Instructions to follow: What's needed is an exact copy of all the data below, without pictures.

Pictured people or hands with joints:
#####

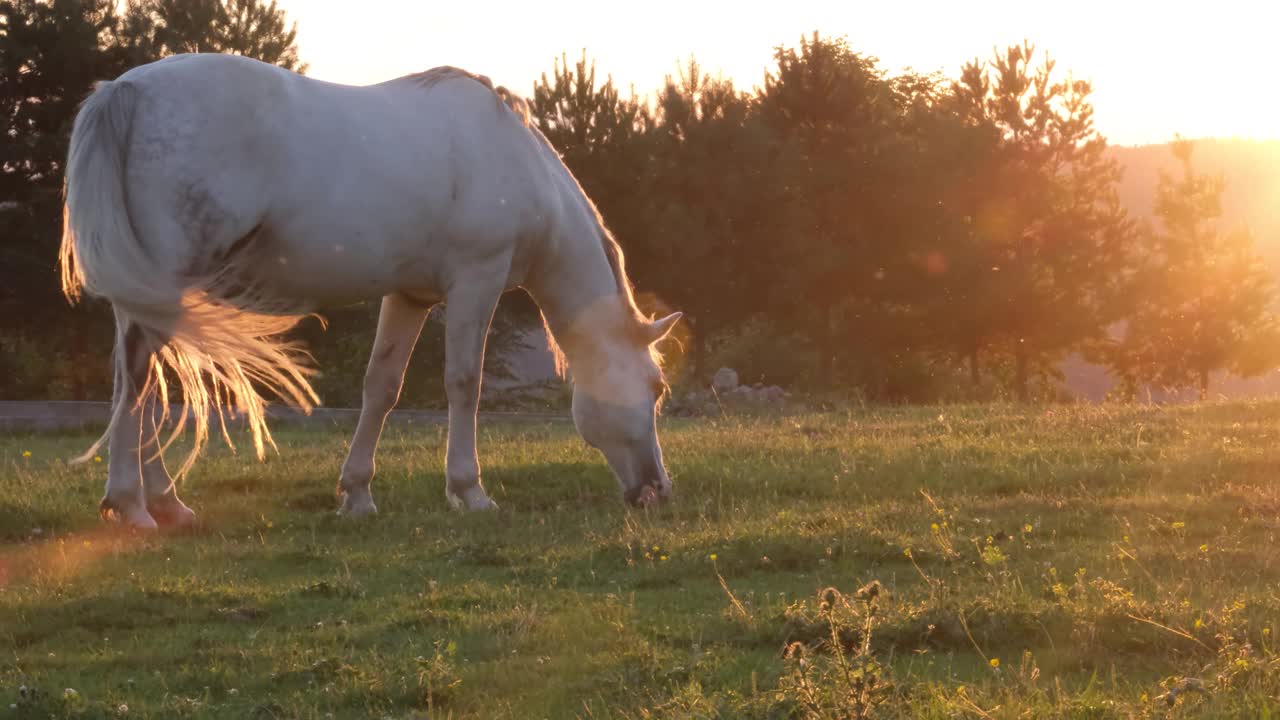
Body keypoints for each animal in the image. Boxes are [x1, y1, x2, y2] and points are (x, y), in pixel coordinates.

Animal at [57, 54, 680, 527]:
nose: (658, 490)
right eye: (655, 388)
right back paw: (132, 505)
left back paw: (167, 503)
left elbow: (381, 386)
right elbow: (464, 384)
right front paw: (469, 491)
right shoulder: (476, 281)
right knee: (138, 381)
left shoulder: (410, 296)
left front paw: (356, 494)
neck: (514, 162)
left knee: (142, 382)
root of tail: (126, 91)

#####

Final answer:
Body keypoints for each animal in the image. Boxes are [x1, y1, x2, y2] and points are (x, y), in pixel coordinates.

Animal at [57, 54, 680, 527]:
nose: (658, 490)
right eye: (655, 388)
right back paw: (132, 505)
left back paw: (167, 503)
left elbow: (381, 386)
right elbow: (464, 384)
right front paw: (469, 491)
right shoulder: (476, 281)
right knee: (138, 381)
left shoulder: (410, 296)
left front paw: (356, 494)
neck: (514, 162)
left knee: (142, 382)
root of tail: (126, 91)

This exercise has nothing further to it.